The code needs serious refactoring; there is a ton of repetition in it - however, I also have a job that I'm supposed to do.
#!/usr/bin/awk -f
BEGIN{
z[1] = 0;
z[2] = 200;
z[3] = 400;
z[4] = 600;
}
{
for (i = 1; i <= NF; i++)
{
centr[i] = $i
}
if (NF > 2)
{
lsq(NF, z, centr);
}
}
function lsq(n, x, y)
{
if (n == 0) return
sx = 0.0
sy = 0.0
sxx = 0.0
syy = 0.0
sxy = 0.0
for (i = 1; i <= n; i++)
{
print "x[" i "] = " x[i] ", y[" i "] = " y[i]
sx += x[i]
sy += y[i]
sxx += x[i]*x[i]
sxy += x[i]*y[i]
syy += y[i]*y[i]
}
if ((n*sxx - sx*sx) == 0) return
# print "number of data points = " n;
a = (sxx*sy-sxy*sx)/(n*sxx-sx*sx)
b = (n*sxy-sx*sy)/(n*sxx-sx*sx)
for (i = 1; i <= n; i++)
{
ycalc[i] = a+b*x[i]
}
print "# Intercept = " a
print "# Slope = " b
print "Line: x = " a " + " b " * y"
for (i = 1; i <= n; i++)
{
printf("x = %8g, yo = %8g, yc = %8g\n", x[i], y[i], ycalc[i])
}
print ""
print "Different subsets\n"
for (drop = 1; drop <= n; drop++)
{
print "Subset " drop
sx = sy = sxx = sxy = syy = 0
j = 1
for (i = 1; i <= n; i++)
{
if (i == drop) continue
print "x[" j "] = " x[i] ", y[" j "] = " y[i]
sx += x[i]
sy += y[i]
sxx += x[i]*x[i]
sxy += x[i]*y[i]
syy += y[i]*y[i]
j++
}
if (((n-1)*sxx - sx*sx) == 0) continue
a = (sxx*sy-sxy*sx)/((n-1)*sxx-sx*sx)
b = ((n-1)*sxy-sx*sy)/((n-1)*sxx-sx*sx)
print "Line: x = " a " + " b " * y"
xt = x[drop]
yt = a + b * xt;
print "Interpolate: x = " xt ", y = " yt
}
}
Since awk doesn't provide an easy way to pass back multiple values from a function, nor does it provide structures other than arrays (sometimes associative), it is not perhaps the best language for this task. On the other hand, it can be made to do the job. You might be able to bundle the Least Squares calculation in a function that returns an array containing the slope and intercept, and then use that. Your turn to explore options.

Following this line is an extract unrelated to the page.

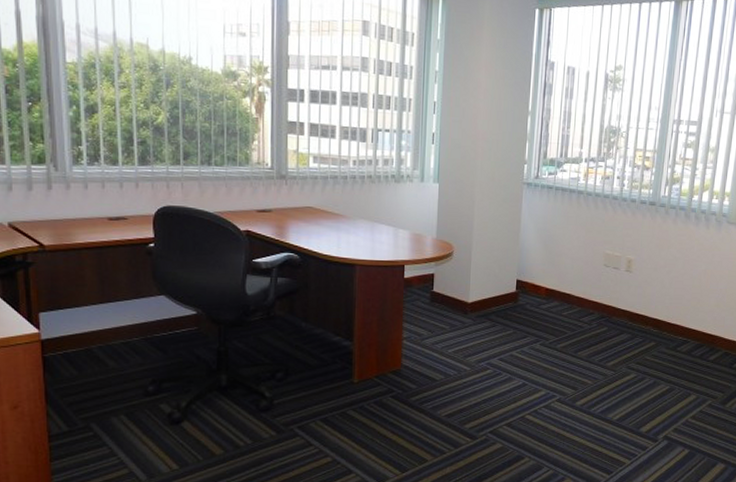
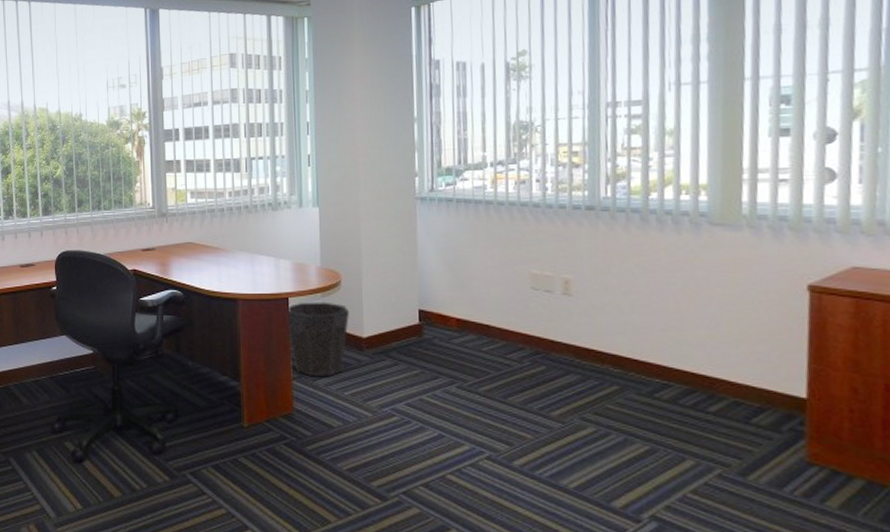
waste bin: none [401,269,459,337] -> present [286,302,350,378]

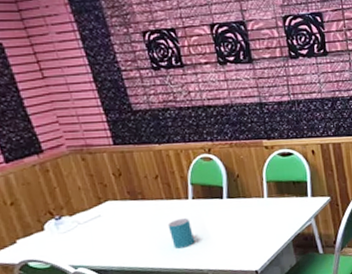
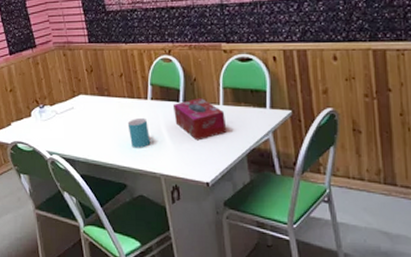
tissue box: none [216,192,273,234] -> present [172,97,227,141]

Given the script lsq.awk and the input file lsq.data shown, I get the output shown:
$ cat lsq.data
17.1685 21.6875 20.2393 26.3158
$ awk -f lsq.awk lsq.data
x[1] = 0, y[1] = 17.1685
x[2] = 200, y[2] = 21.6875
x[3] = 400, y[3] = 20.2393
x[4] = 600, y[4] = 26.3158
# Intercept = 17.4537
# Slope = 0.0129968
Line: x = 17.4537 + 0.0129968 * y
x = 0, yo = 17.1685, yc = 17.4537
x = 200, yo = 21.6875, yc = 20.0531
x = 400, yo = 20.2393, yc = 22.6525
x = 600, yo = 26.3158, yc = 25.2518
Different subsets
Subset 1
x[1] = 200, y[1] = 21.6875
x[2] = 400, y[2] = 20.2393
x[3] = 600, y[3] = 26.3158
Line: x = 18.1192 + 0.0115708 * y
Interpolate: x = 0, y = 18.1192
Subset 2
x[1] = 0, y[1] = 17.1685
x[2] = 400, y[2] = 20.2393
x[3] = 600, y[3] = 26.3158
Line: x = 16.5198 + 0.0141643 * y
Interpolate: x = 200, y = 19.3526
Subset 3
x[1] = 0, y[1] = 17.1685
x[2] = 200, y[2] = 21.6875
x[3] = 600, y[3] = 26.3158
Line: x = 17.7985 + 0.0147205 * y
Interpolate: x = 400, y = 23.6867
Subset 4
x[1] = 0, y[1] = 17.1685
x[2] = 200, y[2] = 21.6875
x[3] = 400, y[3] = 20.2393
Line: x = 18.163 + 0.007677 * y
Interpolate: x = 600, y = 22.7692
$
Edit: In the previous version of the answer, the subsets were multiplying by n instead of (n-1). The values in the revised output seem to agree with what you expect. The residual issues are presentational, not computational.